§ **Work order 1**
In the octane fuel discussion, what minimum auto fuel octane rating is the modified Cessna 172 approved to use?
§ **Work order 2**
Continue the octane fuel discussion from the point where it stops.

Start of Passage shown

Good post Timberwolf.
A lot of people get confused on the value of high octane gas.
As you said ,it is actually less flamable .That is why it is neccesary to use higher octane as you raise the compression in an engine.Lower octane gas will ignite when it shouldn't, like many degrees before the plug is energised,causing preignition,and detonation.
Hi octane fuel makes no extra power by itself.It only allows you to run more compession,which in turn makes more power.


----------



## LawnMoore (Feb 26, 2011)

So all this time ive been running 93 octane in my mixed gas, its useless or worse?


----------



## VA-Sawyer (Feb 27, 2011)

High octane fuel is NOT more resistant to ignition, but it is more resistant to detonation. In fact that is one way of grading the fuel, they run it in an engine that has a variable compression ratio and see at what point it starts to detonate. We had one of those engines at Purdue. It had a moveable piston in the top of the head that you could raise or lower with a threaded shaft. 

As far as getting more power from higher octane fuel, I agree, not going to happen unless the compression is raised as well. One note, using a slightly higher octane fuel does give a bit of protection from having problems due to octane degrade over time. That is the only reason I spend money for the higher grade stuff at the pump.

I have a Cessna 172 that has been modified and approved to use auto fuel. I made the change back in the early 80's. It is approved for leaded and unleaded auto fuel 87 Oct minimum and for both 80 and 100 Oct Aviation fuel. I have a multipoint EGT ( exhaust gas temp ) and CHT ( cylinder head temp ) that shows me the temps for each cylinder. It makes no difference in temps on any of the 4 fuels I have run. I actually did test early on where I had 100 Oct in one tank and Regular auto in the other. It made no detectable change in temps switching between tanks. Not the results I expected at the time, but as I studied more about fuels, now I understand why it is.

End of Passage shown
Start of Data records

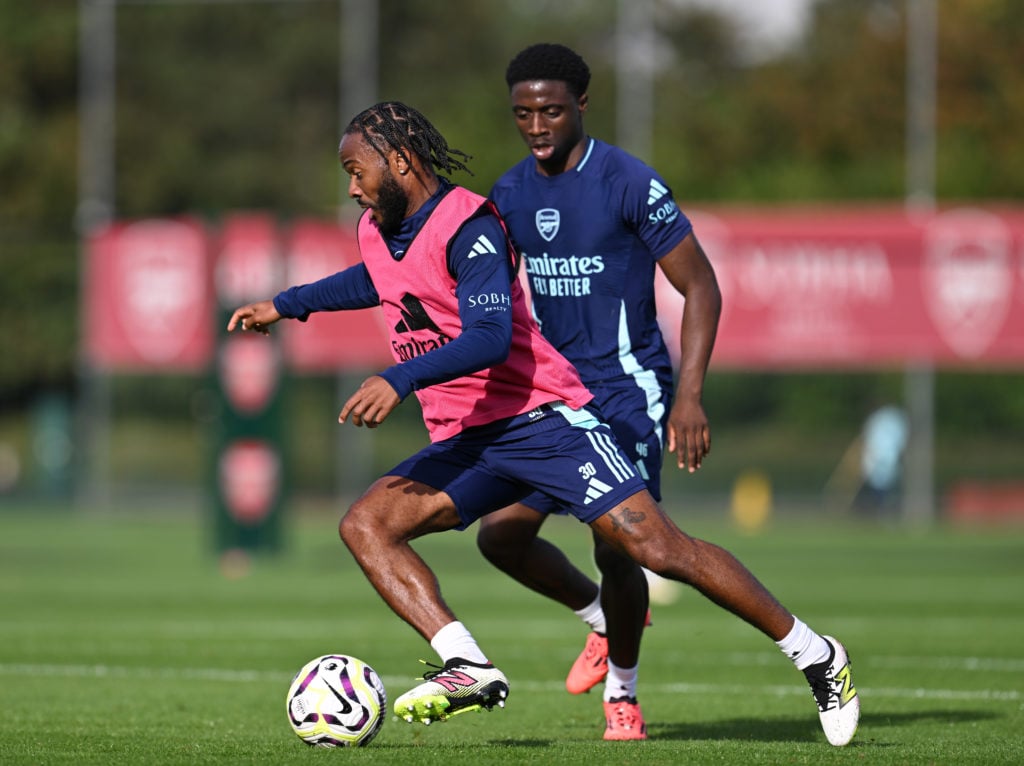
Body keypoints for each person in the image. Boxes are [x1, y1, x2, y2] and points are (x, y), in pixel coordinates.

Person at [226, 100, 860, 748]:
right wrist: (288, 305)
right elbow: (381, 280)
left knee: (657, 550)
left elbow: (490, 336)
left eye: (356, 170)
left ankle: (815, 654)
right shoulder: (376, 228)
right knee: (367, 525)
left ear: (400, 160)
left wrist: (400, 377)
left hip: (543, 420)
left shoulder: (470, 225)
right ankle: (467, 664)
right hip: (470, 436)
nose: (353, 187)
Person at [475, 42, 721, 741]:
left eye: (551, 110)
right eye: (523, 113)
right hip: (550, 396)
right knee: (500, 538)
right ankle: (600, 621)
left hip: (627, 394)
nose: (536, 125)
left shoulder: (629, 182)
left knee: (620, 548)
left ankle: (624, 694)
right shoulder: (510, 193)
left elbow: (699, 284)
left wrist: (690, 396)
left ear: (581, 104)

End of Data records

§ **Expected answer 1**
87 octane.

§ **Expected answer 2**
There are only two advantages I see to running the 100 Oct Aviation fuel in chain saws. The first is not having to deal with alcohol, and the second is much lower amounts of aromatic additives in the fuel. They can be hard on rubber and some plastics. 

Rick


----------



## Beasta (Feb 28, 2011)

Most chainsaws themselves are a "High Compression" cylinder.. but remember us adding 2 stroke oil to the mix drastically changes the fuel characteristics. So not only do you have to ignite the fuel you have to burn it efficiently enough to burn the oil as well.. Here is where you get into a whole new class of problems ie fouling and such..


----------



## ozzy42 (Mar 1, 2011)

Found this article very informing.A long read ,but it covers a lot of things.
Engine Basics: Detonation and Pre-Ignition


Written by Allen W. Cline

Reprinted from Issue 54 of CONTACT! Magazine, published in January, 2000

All high output engines are prone to destructive tendencies as a result of over boost, misfueling, mis-tuning and inadequate cooling. The engine community pushes ever nearer to the limits of power output. As they often learn cylinder chamber combustion processes can quickly gravitate to engine failure. This article defines two types of engine failures, detonation and pre-ignition, that are as insidious in nature to users as they are hard to recognize and detect. This discussion is intended only as a primer about these combustion processes since whole books have been devoted to the subject.

First, let us review normal combustion. It is the burning of a fuel and air mixture charge in the combustion chamber. It should burn in a steady, even fashion across the chamber, originating at the spark plug and progressing across the chamber in a three dimensional fashion. Similar to a pebble in a glass smooth pond with the ripples spreading out, the flame front should progress in an orderly fashion. The burn moves all the way across the chamber and , quenches (cools) against the walls and the piston crown. The burn should be complete with no remaining fuel-air mixture. Note that the mixture does not "explode" but burns in an orderly fashion.

There is another factor that engineers look for to quantify combustion. It is called "location of peak pressure (LPP)." It is measured by an in-cylinder pressure transducer. Ideally, the LPP should occur at 14 degrees after top dead center. Depending on the chamber design and the burn rate, if one would initiate the spark at its optimum timing (20 degrees BTDC, for example) the burn would progress through the chamber and reach LPP, or peak pressure at 14 degrees after top dead center. LPP is a mechanical factor just as an engine is a mechanical device. The piston can only go up and down so fast. If you peak the pressure too soon or too late in the cycle, you won't have optimum work. Therefore, LPP is always 14 degrees ATDC for any engine.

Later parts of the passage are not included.